### Assigned task
Collect every line in the entries below that contains the string "Rails", copying each one in full.

□ □ □ □ □

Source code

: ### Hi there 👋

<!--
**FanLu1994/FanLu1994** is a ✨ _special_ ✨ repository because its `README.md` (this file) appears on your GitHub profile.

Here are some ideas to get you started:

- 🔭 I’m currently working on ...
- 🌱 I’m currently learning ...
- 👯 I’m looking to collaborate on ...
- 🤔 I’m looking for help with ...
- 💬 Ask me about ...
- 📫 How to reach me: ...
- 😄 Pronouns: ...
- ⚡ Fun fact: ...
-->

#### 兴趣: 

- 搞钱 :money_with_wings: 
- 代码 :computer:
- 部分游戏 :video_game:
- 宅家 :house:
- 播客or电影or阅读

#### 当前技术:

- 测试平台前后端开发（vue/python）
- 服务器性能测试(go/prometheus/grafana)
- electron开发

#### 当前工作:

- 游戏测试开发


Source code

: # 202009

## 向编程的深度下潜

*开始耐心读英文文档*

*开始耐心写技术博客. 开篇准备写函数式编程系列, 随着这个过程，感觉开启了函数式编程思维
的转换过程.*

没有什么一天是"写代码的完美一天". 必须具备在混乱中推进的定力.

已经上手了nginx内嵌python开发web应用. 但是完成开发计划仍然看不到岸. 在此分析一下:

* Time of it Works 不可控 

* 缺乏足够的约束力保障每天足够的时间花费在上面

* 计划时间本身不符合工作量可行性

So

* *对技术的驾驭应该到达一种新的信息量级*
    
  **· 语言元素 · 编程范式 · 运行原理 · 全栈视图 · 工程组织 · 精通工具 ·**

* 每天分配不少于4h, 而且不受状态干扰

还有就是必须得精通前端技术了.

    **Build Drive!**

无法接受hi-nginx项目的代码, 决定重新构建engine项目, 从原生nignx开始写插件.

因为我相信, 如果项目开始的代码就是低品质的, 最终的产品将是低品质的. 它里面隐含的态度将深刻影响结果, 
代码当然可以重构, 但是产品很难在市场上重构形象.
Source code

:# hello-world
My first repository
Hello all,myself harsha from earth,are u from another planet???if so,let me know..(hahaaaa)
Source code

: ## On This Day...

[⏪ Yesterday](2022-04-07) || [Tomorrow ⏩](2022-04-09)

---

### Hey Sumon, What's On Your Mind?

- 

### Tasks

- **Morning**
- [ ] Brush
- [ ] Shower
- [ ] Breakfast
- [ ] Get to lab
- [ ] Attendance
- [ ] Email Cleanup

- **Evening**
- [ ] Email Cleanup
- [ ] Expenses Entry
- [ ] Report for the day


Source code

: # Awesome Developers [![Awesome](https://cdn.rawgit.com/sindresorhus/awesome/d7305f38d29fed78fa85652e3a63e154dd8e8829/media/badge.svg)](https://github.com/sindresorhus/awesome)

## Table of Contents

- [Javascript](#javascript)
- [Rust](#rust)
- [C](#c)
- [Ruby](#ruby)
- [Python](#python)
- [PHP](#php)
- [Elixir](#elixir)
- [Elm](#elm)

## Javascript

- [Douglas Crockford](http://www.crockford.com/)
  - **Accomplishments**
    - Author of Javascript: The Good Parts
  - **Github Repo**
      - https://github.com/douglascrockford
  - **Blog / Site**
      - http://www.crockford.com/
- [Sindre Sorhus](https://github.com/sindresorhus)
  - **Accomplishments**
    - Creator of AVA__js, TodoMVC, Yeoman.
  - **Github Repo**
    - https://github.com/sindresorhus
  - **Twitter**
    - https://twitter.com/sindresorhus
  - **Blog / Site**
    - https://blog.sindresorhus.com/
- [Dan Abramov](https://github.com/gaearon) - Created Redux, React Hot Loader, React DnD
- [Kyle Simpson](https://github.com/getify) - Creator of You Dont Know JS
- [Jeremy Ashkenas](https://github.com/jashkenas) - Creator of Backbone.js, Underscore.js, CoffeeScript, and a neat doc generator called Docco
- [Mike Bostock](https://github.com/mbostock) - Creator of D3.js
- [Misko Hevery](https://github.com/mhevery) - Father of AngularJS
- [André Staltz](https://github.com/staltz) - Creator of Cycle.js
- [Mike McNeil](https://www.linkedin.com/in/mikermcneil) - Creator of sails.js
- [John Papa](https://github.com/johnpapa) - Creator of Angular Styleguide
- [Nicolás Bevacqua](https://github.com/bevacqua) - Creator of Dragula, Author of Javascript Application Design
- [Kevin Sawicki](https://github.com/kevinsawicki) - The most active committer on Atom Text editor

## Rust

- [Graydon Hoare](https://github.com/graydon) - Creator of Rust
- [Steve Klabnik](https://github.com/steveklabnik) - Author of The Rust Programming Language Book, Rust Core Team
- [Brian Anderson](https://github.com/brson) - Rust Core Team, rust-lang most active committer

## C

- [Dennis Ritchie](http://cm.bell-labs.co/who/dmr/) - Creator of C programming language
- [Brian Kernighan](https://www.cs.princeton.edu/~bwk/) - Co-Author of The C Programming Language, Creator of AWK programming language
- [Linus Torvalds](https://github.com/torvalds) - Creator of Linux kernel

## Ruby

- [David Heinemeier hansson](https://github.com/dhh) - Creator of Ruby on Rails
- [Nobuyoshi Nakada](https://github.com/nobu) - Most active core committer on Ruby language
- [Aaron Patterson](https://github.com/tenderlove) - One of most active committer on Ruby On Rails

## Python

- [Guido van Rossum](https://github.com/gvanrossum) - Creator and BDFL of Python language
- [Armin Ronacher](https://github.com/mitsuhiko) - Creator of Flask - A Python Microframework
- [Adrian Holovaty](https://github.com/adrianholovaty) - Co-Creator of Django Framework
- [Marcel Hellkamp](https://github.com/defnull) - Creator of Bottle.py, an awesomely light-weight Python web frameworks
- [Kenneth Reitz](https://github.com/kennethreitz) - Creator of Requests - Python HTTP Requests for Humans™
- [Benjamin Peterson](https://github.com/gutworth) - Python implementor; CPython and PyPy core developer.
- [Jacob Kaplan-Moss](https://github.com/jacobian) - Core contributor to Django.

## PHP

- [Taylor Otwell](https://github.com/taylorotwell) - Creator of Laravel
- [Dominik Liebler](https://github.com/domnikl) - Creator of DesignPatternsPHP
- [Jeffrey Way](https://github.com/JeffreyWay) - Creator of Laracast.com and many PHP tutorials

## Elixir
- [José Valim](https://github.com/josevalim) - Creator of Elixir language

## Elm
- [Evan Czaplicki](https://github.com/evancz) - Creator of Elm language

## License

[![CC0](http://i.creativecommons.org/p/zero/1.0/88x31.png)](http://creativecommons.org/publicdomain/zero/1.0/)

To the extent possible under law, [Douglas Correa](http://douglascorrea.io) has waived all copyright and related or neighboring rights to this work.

□ □ □ □ □

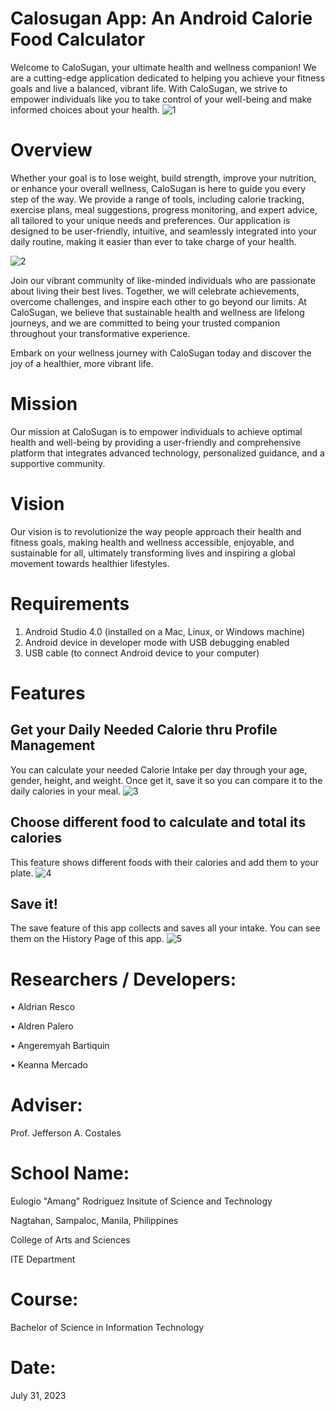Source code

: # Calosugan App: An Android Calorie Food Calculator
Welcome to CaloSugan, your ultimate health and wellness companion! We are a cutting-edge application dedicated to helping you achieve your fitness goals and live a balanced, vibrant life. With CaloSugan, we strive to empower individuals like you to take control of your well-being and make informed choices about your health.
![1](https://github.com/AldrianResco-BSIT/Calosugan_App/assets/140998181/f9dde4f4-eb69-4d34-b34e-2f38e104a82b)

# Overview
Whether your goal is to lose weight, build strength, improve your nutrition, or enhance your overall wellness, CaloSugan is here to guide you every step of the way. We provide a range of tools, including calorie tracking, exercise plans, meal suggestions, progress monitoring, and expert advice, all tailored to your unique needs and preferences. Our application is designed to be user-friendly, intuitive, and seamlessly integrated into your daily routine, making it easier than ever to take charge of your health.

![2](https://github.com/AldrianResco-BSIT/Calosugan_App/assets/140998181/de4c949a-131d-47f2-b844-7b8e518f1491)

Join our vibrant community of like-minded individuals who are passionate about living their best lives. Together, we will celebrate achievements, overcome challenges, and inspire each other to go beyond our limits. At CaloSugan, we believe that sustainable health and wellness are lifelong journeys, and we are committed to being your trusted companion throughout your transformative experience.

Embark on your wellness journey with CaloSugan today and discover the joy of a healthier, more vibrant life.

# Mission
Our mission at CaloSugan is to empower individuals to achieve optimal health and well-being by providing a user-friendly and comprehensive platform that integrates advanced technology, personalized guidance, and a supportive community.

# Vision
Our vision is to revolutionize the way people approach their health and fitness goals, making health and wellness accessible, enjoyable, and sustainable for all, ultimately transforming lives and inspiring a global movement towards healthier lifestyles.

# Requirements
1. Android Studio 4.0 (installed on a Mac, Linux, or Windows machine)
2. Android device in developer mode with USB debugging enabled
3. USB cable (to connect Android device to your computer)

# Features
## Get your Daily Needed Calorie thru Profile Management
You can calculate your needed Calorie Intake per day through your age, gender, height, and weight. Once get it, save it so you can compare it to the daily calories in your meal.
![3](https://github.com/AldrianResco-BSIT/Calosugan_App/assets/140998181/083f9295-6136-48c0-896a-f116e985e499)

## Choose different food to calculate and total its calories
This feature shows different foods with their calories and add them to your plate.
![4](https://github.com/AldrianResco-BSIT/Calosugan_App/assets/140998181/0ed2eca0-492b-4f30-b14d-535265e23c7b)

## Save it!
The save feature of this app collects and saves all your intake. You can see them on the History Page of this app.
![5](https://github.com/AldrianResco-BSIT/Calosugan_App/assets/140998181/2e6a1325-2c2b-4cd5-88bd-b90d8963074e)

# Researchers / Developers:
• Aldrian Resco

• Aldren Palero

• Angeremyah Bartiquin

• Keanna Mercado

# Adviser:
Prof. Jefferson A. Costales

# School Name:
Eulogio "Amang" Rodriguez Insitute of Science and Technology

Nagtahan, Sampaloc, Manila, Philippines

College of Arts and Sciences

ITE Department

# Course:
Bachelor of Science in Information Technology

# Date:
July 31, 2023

□ □ □ □ □

### Expected answer
- [David Heinemeier hansson](https://github.com/dhh) - Creator of Ruby on Rails
- [Aaron Patterson](https://github.com/tenderlove) - One of most active committer on Ruby On Rails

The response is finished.